_Provided information_
::::

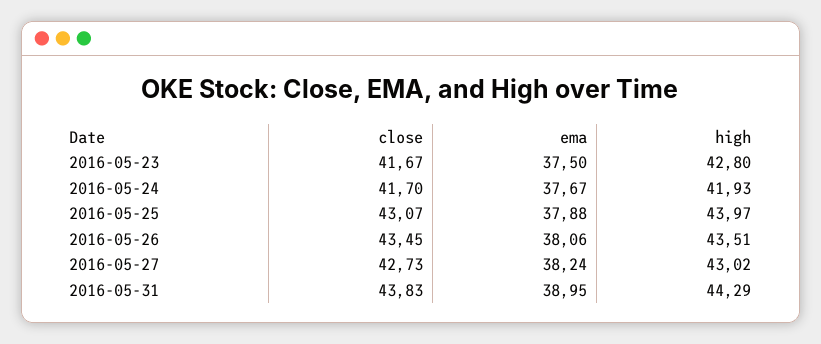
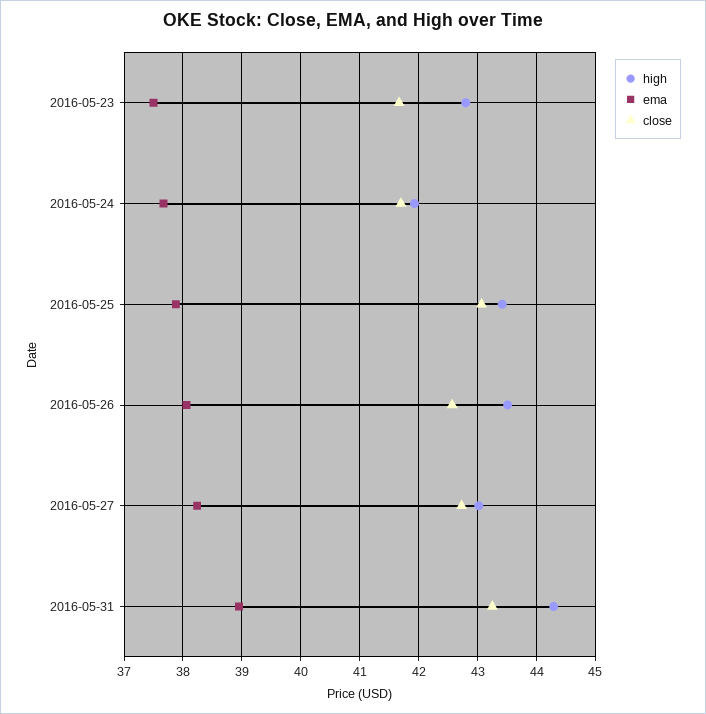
  {
    "close": {
      "2016-05-23": 41.67,
      "2016-05-24": 41.7,
      "2016-05-25": 43.07,
-     "2016-05-26": 43.45,
+     "2016-05-26": 42.6,
      "2016-05-27": 42.73,
-     "2016-05-31": 43.83
+     "2016-05-31": 43.2
    },
    "ema": {
      "2016-05-23": 37.5,
      "2016-05-24": 37.67,
      "2016-05-25": 37.88,
      "2016-05-26": 38.06,
      "2016-05-27": 38.24,
      "2016-05-31": 38.95
    },
    "high": {
      "2016-05-23": 42.8,
      "2016-05-24": 41.93,
-     "2016-05-25": 43.97,
+     "2016-05-25": 43.4,
      "2016-05-26": 43.51,
      "2016-05-27": 43.02,
      "2016-05-31": 44.29
    }
  }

::::

Retype all the records exactly and keep out every picture.

  {
    "close": {
      "2016-05-23": 41.67,
      "2016-05-24": 41.7,
      "2016-05-25": 43.07,
-     "2016-05-26": 43.45,
+     "2016-05-26": 42.6,
      "2016-05-27": 42.73,
-     "2016-05-31": 43.83
+     "2016-05-31": 43.2
    },
    "ema": {
      "2016-05-23": 37.5,
      "2016-05-24": 37.67,
      "2016-05-25": 37.88,
      "2016-05-26": 38.06,
      "2016-05-27": 38.24,
      "2016-05-31": 38.95
    },
    "high": {
      "2016-05-23": 42.8,
      "2016-05-24": 41.93,
-     "2016-05-25": 43.97,
+     "2016-05-25": 43.4,
      "2016-05-26": 43.51,
      "2016-05-27": 43.02,
      "2016-05-31": 44.29
    }
  }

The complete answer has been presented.